PASSAGE GIVEN

☆ ☆ ☆ ☆ ☆

Table 3 Research evidence on validity of prior grades

Some single studies looked at UGPA in more detail. Namely, they disentangled UGPA on first-year UGPA and last-year GPA. A study that tried to predict graduate degree completion with first-year UGPA found no such relationship (DeClou, 2016). A study that explored the predictive validity of last-year UGPA found that last-year GPA is positively related to GGPA (Zimmermann et al., 2017a).

We found one study that addressed the question of reliability estimates. The author calculated eight different reliability coefficients for fourth-year cumulative GPA at each higher education institution included in the study and then meta-analyzed them (Westrick, 2017). The study showed that the various reliability estimates ranged between 0.89 and 0.92. The author recommends using stratified alpha as a reliability coefficient for cumulative GPA, which works best with the multi-factor data, due to the variation in the processes involved in earning grades in the first-year and fourth-year courses (Westrick, 2017).

Procedural issues of prior grades

There are several procedural issues with using prior grades for admissions decisions. The first one is grade inflation—a practice of awarding higher grades than previously assigned for given levels of achievement (Merriam-Webster dictionary, n.d.): For example, teachers giving higher grades for positive student ratings (European Grade Conversion System [EGRACONS], 2020). In her observational study of top graduate research programs, Posselt (2014) indicated that grade inflation is a widespread phenomenon in highly selective universities. In such universities, students from underrepresented backgrounds are extremely lacking; therefore, setting a grade-threshold on a high level disproportionately excluded these students (Posselt, 2014).

The second one refers to differences in grading standards, which relates to the fact that one grade obtained at different institutions might reflect a different level of academic qualification. Grade conversion and grade distribution tables, which are developed to tackle these issues, are not without limitations. They can often be crude, and this can affect both selection decisions and research done on grades as predictors of graduate study success (see, e.g., Zimmermann et al., 2017a).

☆ ☆ ☆ ☆ ☆

RECORD LIST
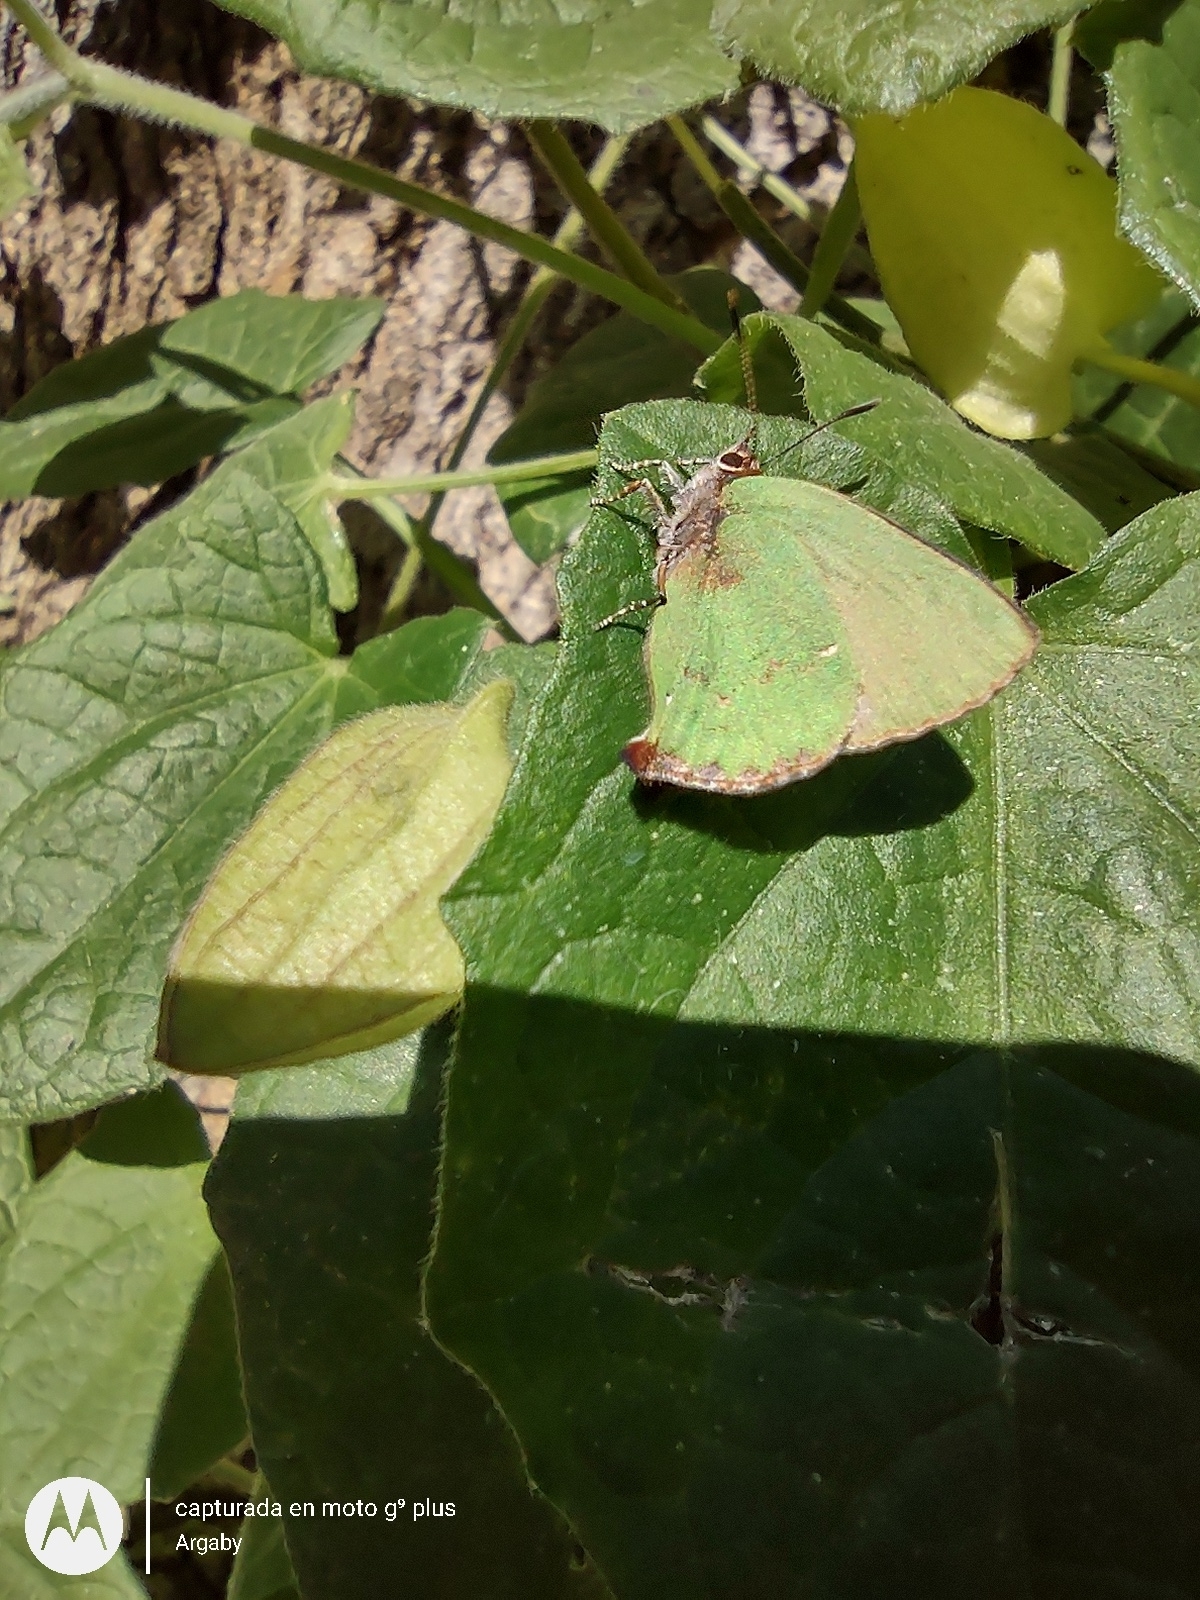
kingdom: Animalia
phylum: Arthropoda
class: Insecta
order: Lepidoptera
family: Lycaenidae
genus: Cyanophrys
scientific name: Cyanophrys
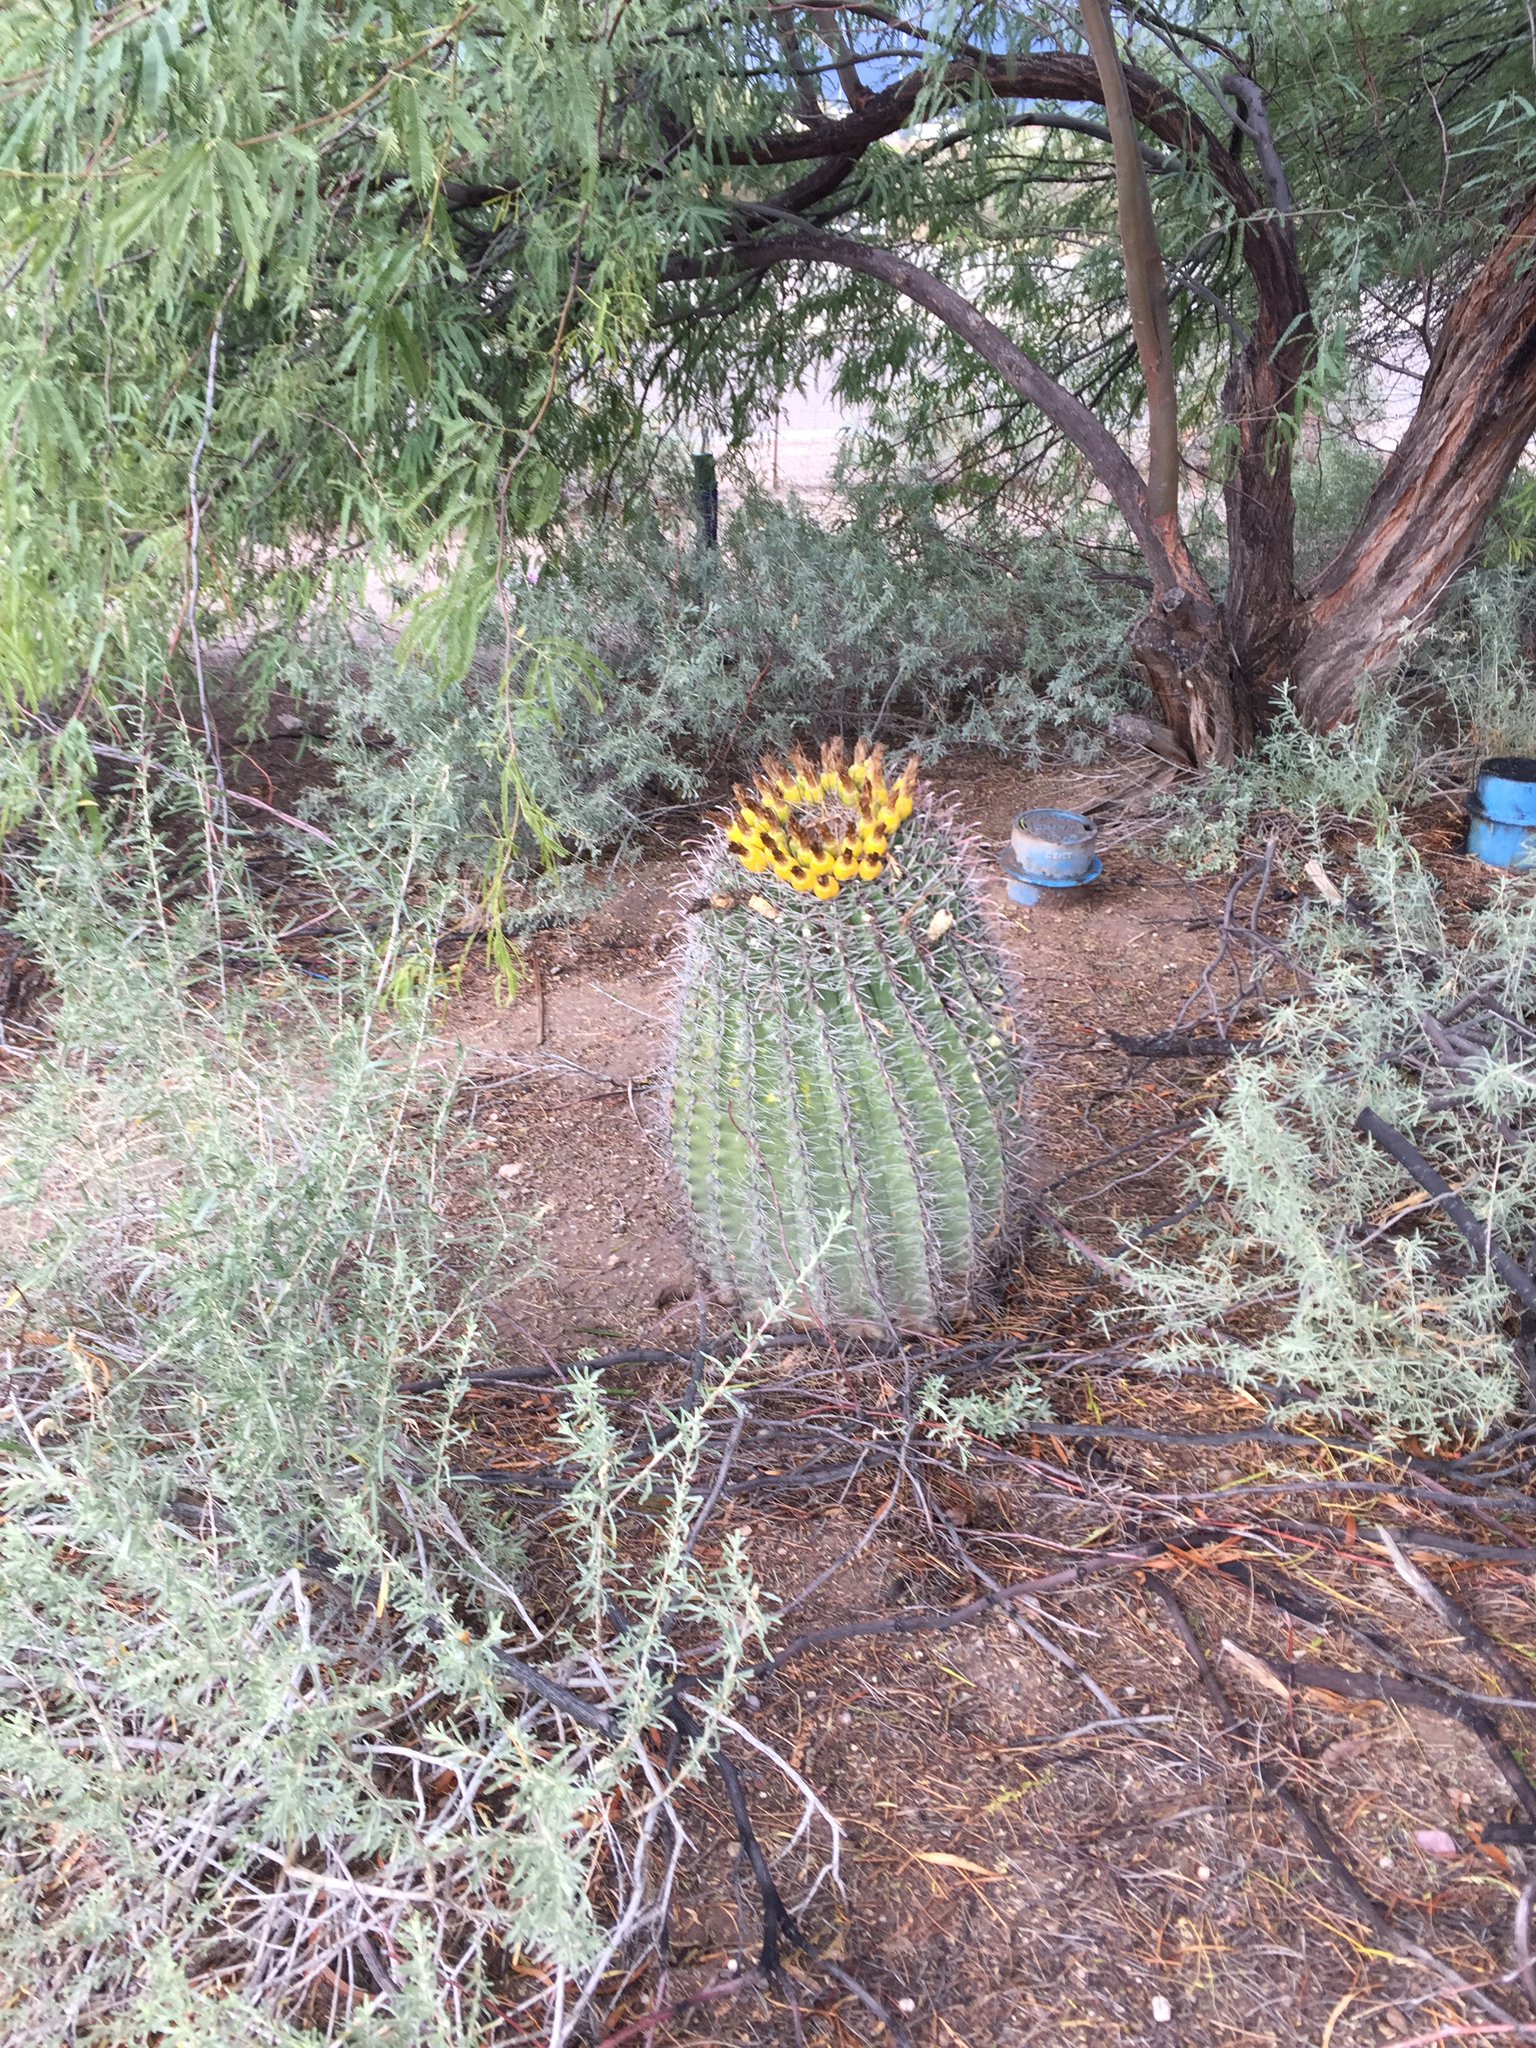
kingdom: Plantae
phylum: Tracheophyta
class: Magnoliopsida
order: Caryophyllales
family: Cactaceae
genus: Ferocactus
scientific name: Ferocactus wislizeni
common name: Candy barrel cactus
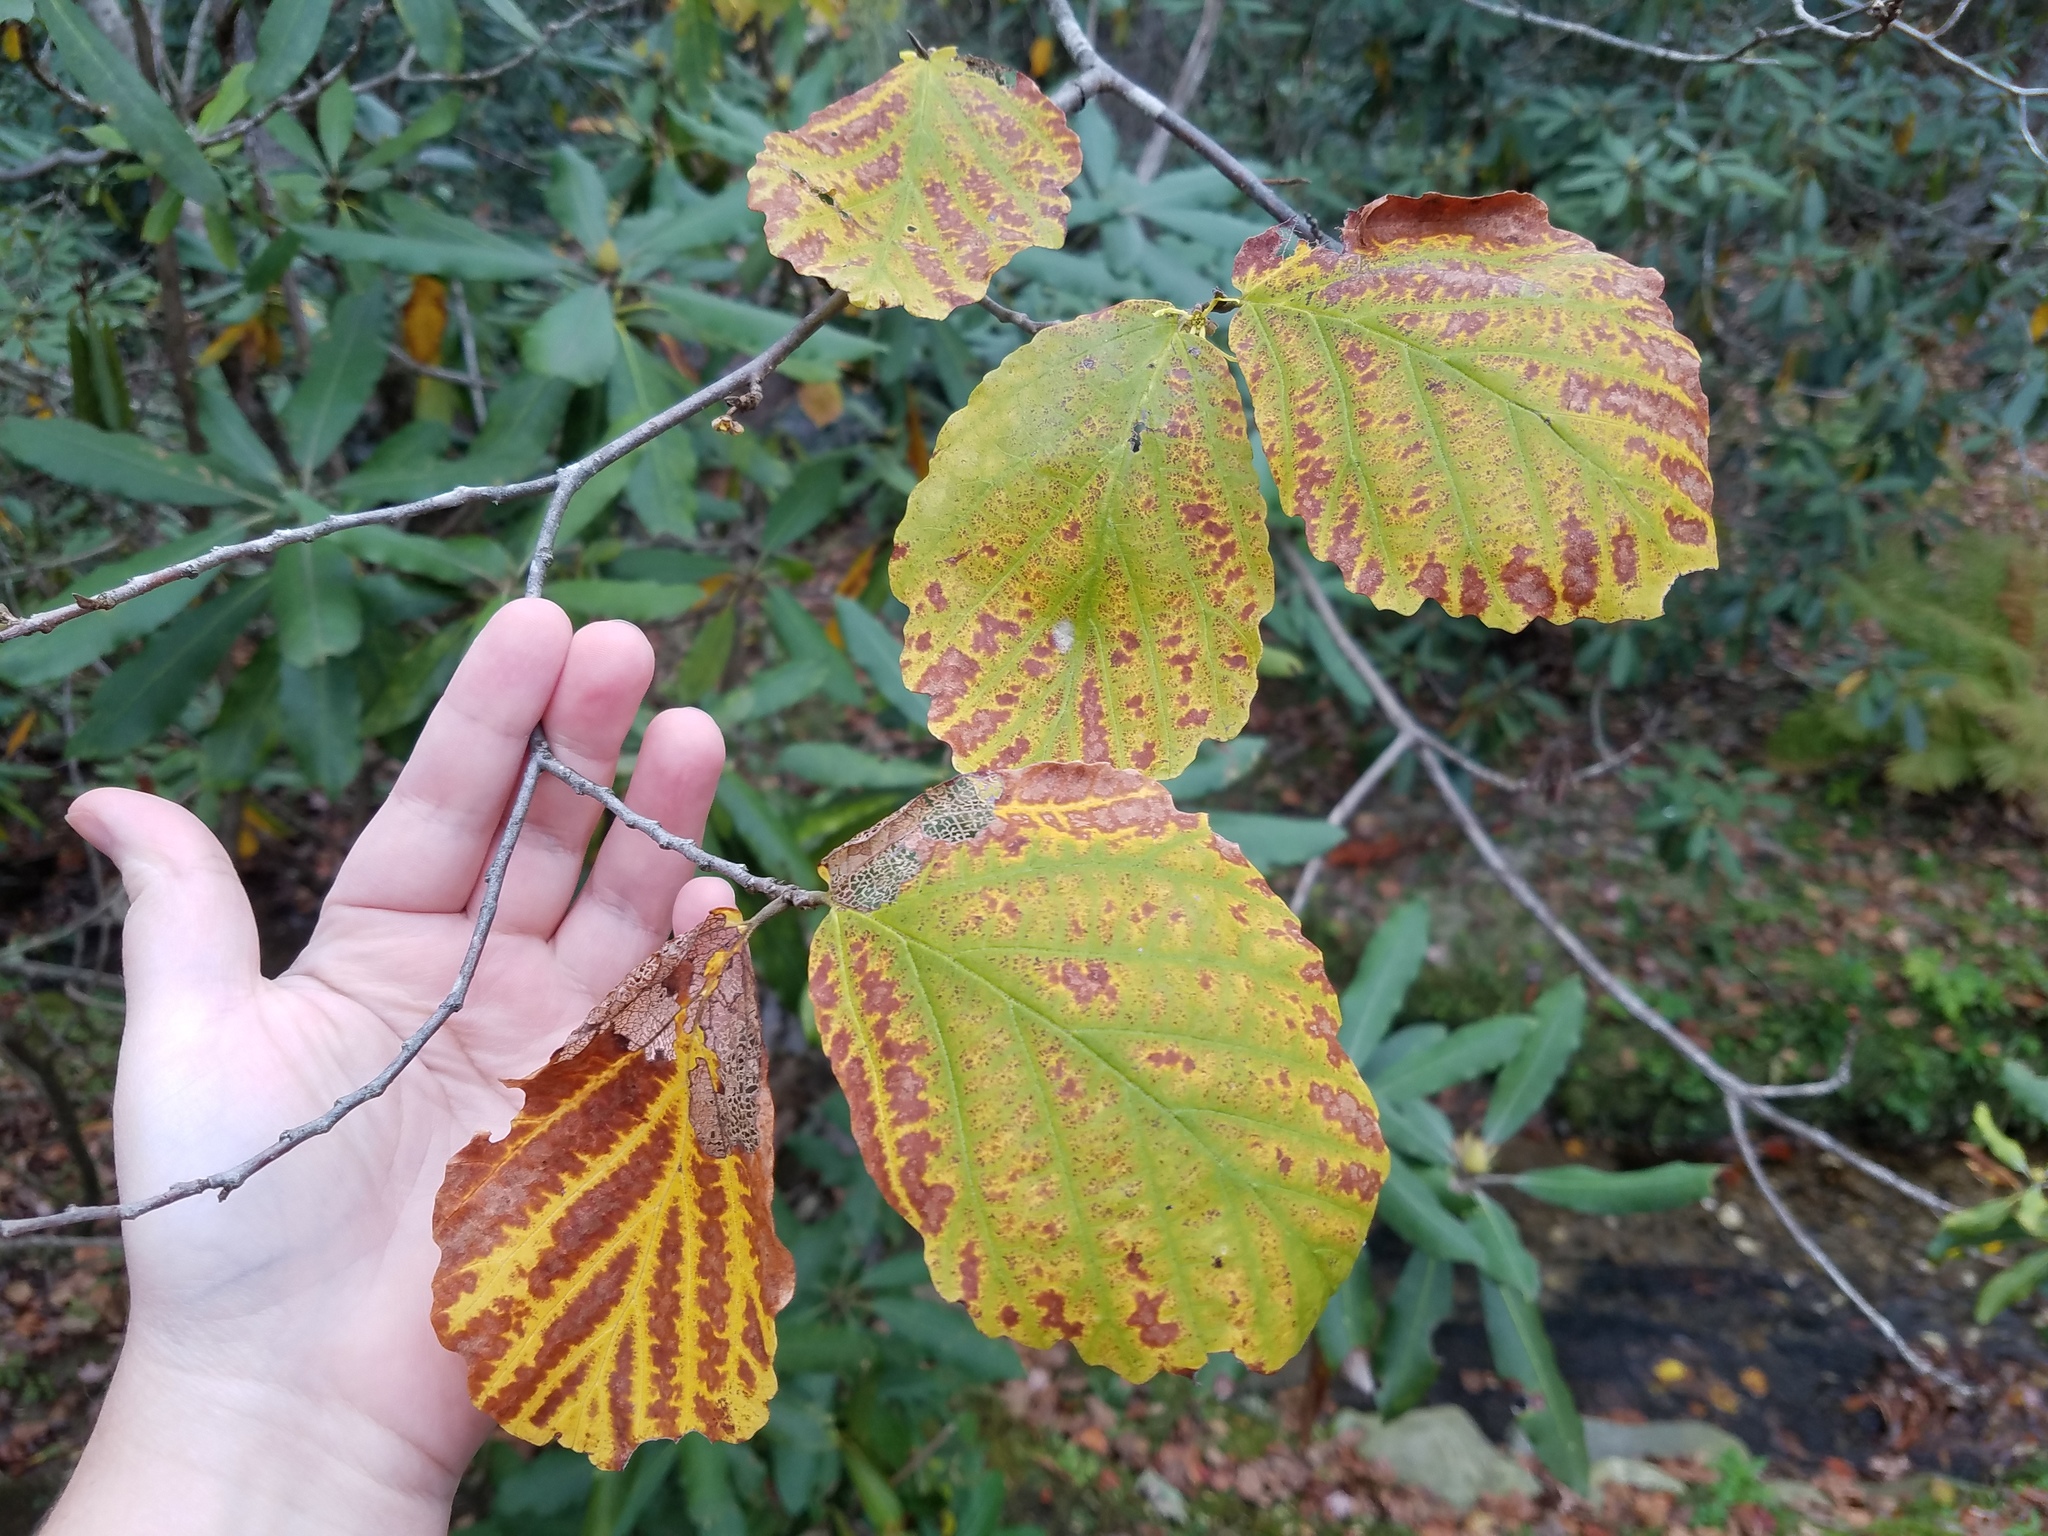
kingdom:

☆ ☆ ☆ ☆ ☆

TASK REQUIREMENTS
1. List every distinct source cited in parentheses in the passage on prior grades above, each with the year or date shown beside it.
2. Rewrite the part of the passage on prior grades starting at "There are several" and ending at "students (Posselt, 2014).", switching "grade inflation" to "grade escalation".

ANSWERS BELOW
1.
- DeClou, 2016
- Zimmermann et al., 2017a
- Westrick, 2017
- Merriam-Webster dictionary, n.d.
- European Grade Conversion System [EGRACONS], 2020
- Posselt, 2014

2.
There are several procedural issues with using prior grades for admissions decisions. The first one is grade escalation—a practice of awarding higher grades than previously assigned for given levels of achievement (Merriam-Webster dictionary, n.d.): For example, teachers giving higher grades for positive student ratings (European Grade Conversion System [EGRACONS], 2020). In her observational study of top graduate research programs, Posselt (2014) indicated that grade escalation is a widespread phenomenon in highly selective universities. In such universities, students from underrepresented backgrounds are extremely lacking; therefore, setting a grade-threshold on a high level disproportionately excluded these students (Posselt, 2014).